WHAT IS EXPECTED: In the passage on Windows performance tuning, what two ways of opening Resource Monitor are given?

A disk bottleneck is the easiest to spot, and working out what is being requested is trivial on Vista and later thanks to the Resource Monitor built into the OS – accessible from the Start menu (under Accessories/System Tools) or indirectly through Task Manager (on the Performance tab, the button at the bottom).
For legacy Windows you can always use Process Monitor which captures all I/O, but this has a hit on performance by its nature.
If you see constant requests for the PAGEFILE.SYS then it is a safe bet your issue is a lack of physical memory or dirty pages being flushed to read in virtual memory for processes.
Whether or not it is the pagefile being accessed, Resource Monitor or Process Monitor will identify the process making the requests so you can see if the behaviour is expected or not.
Be all that you can be
Optimizing performance is all about identifying where you are currently spending time on a frequent basis- in a programmer’s world it may be better to shave a fraction of a second off a routine called hundreds of times per second than to reduce the one-off startup time of a process by 5 seconds.
In the same vein, optimizing the boot time for Windows is a pointless exercise as it isn’t done that often – plus for clients it is much better to use hybrid sleep, then your “back to desktop” time is under 2 seconds.
A system will not perform faster because it has loads of free memory pages, the only time this becomes an issue is if there is a sudden and very high demand for memory which exceeds the Free and Standby lists – then working sets need to get trimmed, incurring disk I/O to the pagefile, to free the memory up so it can be allocated.
We often get asked “which services can be disabled?” and “what registry tweaks can I use to increase performance?”, but these are impossible to answer without some kind of context for how the machines are to be used, it is also the wrong way round to tune for performance.
People use computers in different ways, and servers have different roles, user loads and usage patterns – without this knowledge a system cannot be spec’d to suit the requirements.

INFORMATION SUPPLIED:

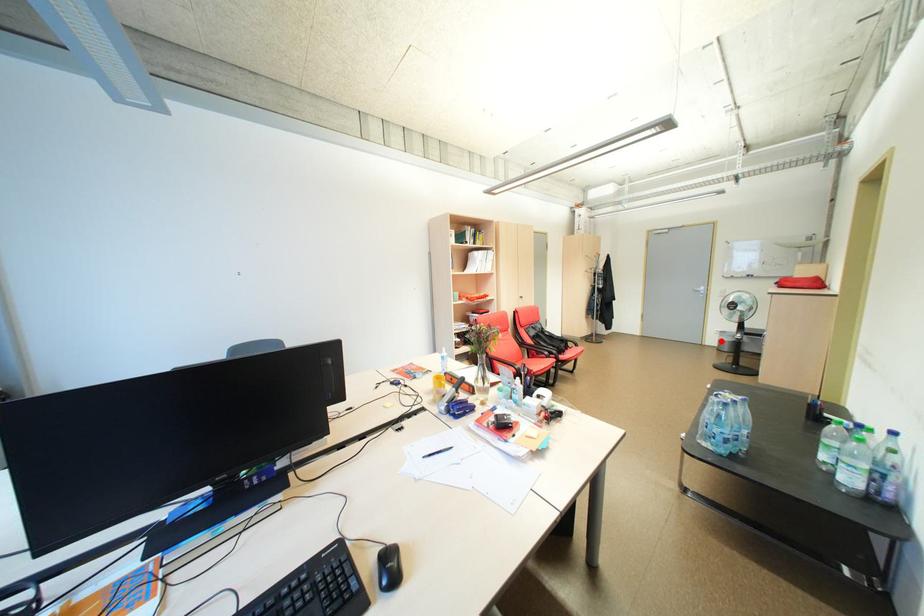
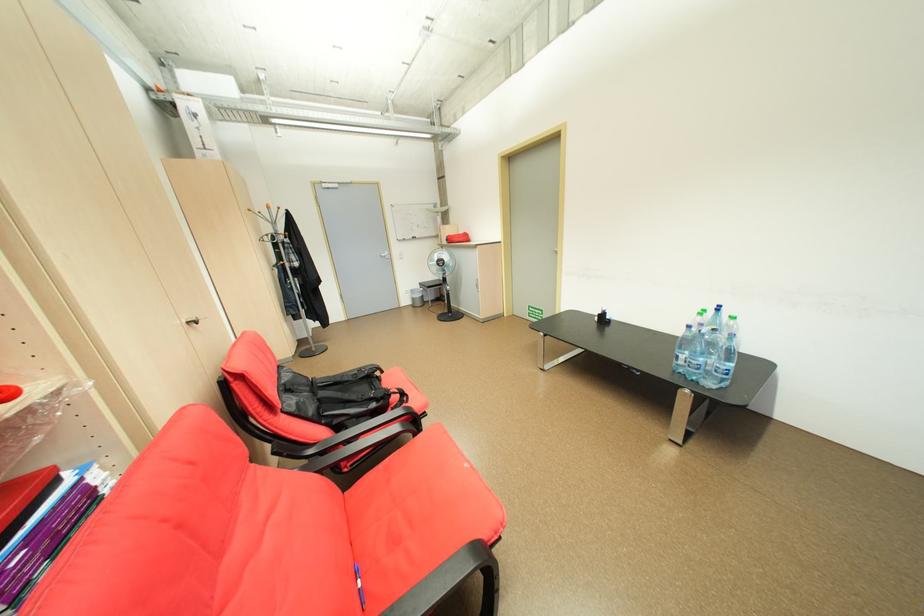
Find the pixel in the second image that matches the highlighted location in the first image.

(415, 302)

RESULT FOR THIS EXERCISE: Through the Start menu under Accessories/System Tools, or through Task Manager using the button at the bottom of the Performance tab.